**Task to complete:** All entries are to be retyped without alteration.

**Provided material:**
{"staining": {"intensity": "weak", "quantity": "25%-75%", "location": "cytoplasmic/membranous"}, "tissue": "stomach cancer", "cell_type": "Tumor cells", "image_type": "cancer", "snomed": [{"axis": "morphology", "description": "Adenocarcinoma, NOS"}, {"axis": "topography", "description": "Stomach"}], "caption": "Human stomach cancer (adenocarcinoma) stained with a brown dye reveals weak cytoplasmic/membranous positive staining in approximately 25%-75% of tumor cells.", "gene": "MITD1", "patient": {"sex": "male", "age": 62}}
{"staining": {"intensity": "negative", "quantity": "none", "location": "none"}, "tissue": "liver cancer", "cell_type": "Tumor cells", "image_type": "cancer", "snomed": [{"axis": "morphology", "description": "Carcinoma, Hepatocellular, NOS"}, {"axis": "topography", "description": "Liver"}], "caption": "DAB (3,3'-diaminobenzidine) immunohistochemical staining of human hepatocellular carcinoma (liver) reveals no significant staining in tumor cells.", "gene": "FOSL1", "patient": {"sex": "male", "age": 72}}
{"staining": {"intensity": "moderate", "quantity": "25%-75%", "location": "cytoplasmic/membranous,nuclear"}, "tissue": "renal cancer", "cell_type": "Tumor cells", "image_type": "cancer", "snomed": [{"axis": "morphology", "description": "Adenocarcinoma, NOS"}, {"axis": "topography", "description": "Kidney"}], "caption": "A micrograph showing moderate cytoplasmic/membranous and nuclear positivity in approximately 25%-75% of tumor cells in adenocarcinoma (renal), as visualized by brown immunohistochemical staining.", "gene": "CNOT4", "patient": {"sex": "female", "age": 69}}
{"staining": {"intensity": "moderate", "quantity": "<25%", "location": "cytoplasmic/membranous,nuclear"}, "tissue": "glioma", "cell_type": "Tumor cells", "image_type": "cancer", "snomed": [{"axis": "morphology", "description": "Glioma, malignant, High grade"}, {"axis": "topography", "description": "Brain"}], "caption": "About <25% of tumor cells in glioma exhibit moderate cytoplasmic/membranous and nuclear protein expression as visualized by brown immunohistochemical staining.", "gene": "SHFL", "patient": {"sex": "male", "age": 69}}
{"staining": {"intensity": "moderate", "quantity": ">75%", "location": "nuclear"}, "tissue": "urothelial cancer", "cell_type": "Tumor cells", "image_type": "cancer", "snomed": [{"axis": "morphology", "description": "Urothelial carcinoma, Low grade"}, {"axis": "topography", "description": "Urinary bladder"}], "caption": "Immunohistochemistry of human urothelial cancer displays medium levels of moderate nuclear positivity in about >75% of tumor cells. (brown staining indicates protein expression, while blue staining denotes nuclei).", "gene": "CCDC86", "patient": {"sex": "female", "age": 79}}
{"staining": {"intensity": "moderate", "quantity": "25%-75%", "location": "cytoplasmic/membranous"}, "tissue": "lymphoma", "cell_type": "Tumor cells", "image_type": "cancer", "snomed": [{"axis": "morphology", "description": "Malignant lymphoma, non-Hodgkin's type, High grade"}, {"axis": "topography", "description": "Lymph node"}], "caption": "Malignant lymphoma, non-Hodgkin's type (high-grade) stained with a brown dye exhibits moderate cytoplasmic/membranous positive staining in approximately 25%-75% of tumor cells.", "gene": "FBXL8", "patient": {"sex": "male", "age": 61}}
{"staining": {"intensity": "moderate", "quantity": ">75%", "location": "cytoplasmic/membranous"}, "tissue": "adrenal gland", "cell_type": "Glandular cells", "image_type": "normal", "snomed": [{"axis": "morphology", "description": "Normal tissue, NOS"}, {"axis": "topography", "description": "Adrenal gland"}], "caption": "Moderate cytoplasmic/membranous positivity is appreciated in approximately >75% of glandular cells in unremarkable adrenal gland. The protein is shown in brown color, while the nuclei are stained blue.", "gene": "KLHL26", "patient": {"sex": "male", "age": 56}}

**Output of the exercise:**
{"staining": {"intensity": "weak", "quantity": "25%-75%", "location": "cytoplasmic/membranous"}, "tissue": "stomach cancer", "cell_type": "Tumor cells", "image_type": "cancer", "snomed": [{"axis": "morphology", "description": "Adenocarcinoma, NOS"}, {"axis": "topography", "description": "Stomach"}], "caption": "Human stomach cancer (adenocarcinoma) stained with a brown dye reveals weak cytoplasmic/membranous positive staining in approximately 25%-75% of tumor cells.", "gene": "MITD1", "patient": {"sex": "male", "age": 62}}
{"staining": {"intensity": "negative", "quantity": "none", "location": "none"}, "tissue": "liver cancer", "cell_type": "Tumor cells", "image_type": "cancer", "snomed": [{"axis": "morphology", "description": "Carcinoma, Hepatocellular, NOS"}, {"axis": "topography", "description": "Liver"}], "caption": "DAB (3,3'-diaminobenzidine) immunohistochemical staining of human hepatocellular carcinoma (liver) reveals no significant staining in tumor cells.", "gene": "FOSL1", "patient": {"sex": "male", "age": 72}}
{"staining": {"intensity": "moderate", "quantity": "25%-75%", "location": "cytoplasmic/membranous,nuclear"}, "tissue": "renal cancer", "cell_type": "Tumor cells", "image_type": "cancer", "snomed": [{"axis": "morphology", "description": "Adenocarcinoma, NOS"}, {"axis": "topography", "description": "Kidney"}], "caption": "A micrograph showing moderate cytoplasmic/membranous and nuclear positivity in approximately 25%-75% of tumor cells in adenocarcinoma (renal), as visualized by brown immunohistochemical staining.", "gene": "CNOT4", "patient": {"sex": "female", "age": 69}}
{"staining": {"intensity": "moderate", "quantity": "<25%", "location": "cytoplasmic/membranous,nuclear"}, "tissue": "glioma", "cell_type": "Tumor cells", "image_type": "cancer", "snomed": [{"axis": "morphology", "description": "Glioma, malignant, High grade"}, {"axis": "topography", "description": "Brain"}], "caption": "About <25% of tumor cells in glioma exhibit moderate cytoplasmic/membranous and nuclear protein expression as visualized by brown immunohistochemical staining.", "gene": "SHFL", "patient": {"sex": "male", "age": 69}}
{"staining": {"intensity": "moderate", "quantity": ">75%", "location": "nuclear"}, "tissue": "urothelial cancer", "cell_type": "Tumor cells", "image_type": "cancer", "snomed": [{"axis": "morphology", "description": "Urothelial carcinoma, Low grade"}, {"axis": "topography", "description": "Urinary bladder"}], "caption": "Immunohistochemistry of human urothelial cancer displays medium levels of moderate nuclear positivity in about >75% of tumor cells. (brown staining indicates protein expression, while blue staining denotes nuclei).", "gene": "CCDC86", "patient": {"sex": "female", "age": 79}}
{"staining": {"intensity": "moderate", "quantity": "25%-75%", "location": "cytoplasmic/membranous"}, "tissue": "lymphoma", "cell_type": "Tumor cells", "image_type": "cancer", "snomed": [{"axis": "morphology", "description": "Malignant lymphoma, non-Hodgkin's type, High grade"}, {"axis": "topography", "description": "Lymph node"}], "caption": "Malignant lymphoma, non-Hodgkin's type (high-grade) stained with a brown dye exhibits moderate cytoplasmic/membranous positive staining in approximately 25%-75% of tumor cells.", "gene": "FBXL8", "patient": {"sex": "male", "age": 61}}
{"staining": {"intensity": "moderate", "quantity": ">75%", "location": "cytoplasmic/membranous"}, "tissue": "adrenal gland", "cell_type": "Glandular cells", "image_type": "normal", "snomed": [{"axis": "morphology", "description": "Normal tissue, NOS"}, {"axis": "topography", "description": "Adrenal gland"}], "caption": "Moderate cytoplasmic/membranous positivity is appreciated in approximately >75% of glandular cells in unremarkable adrenal gland. The protein is shown in brown color, while the nuclei are stained blue.", "gene": "KLHL26", "patient": {"sex": "male", "age": 56}}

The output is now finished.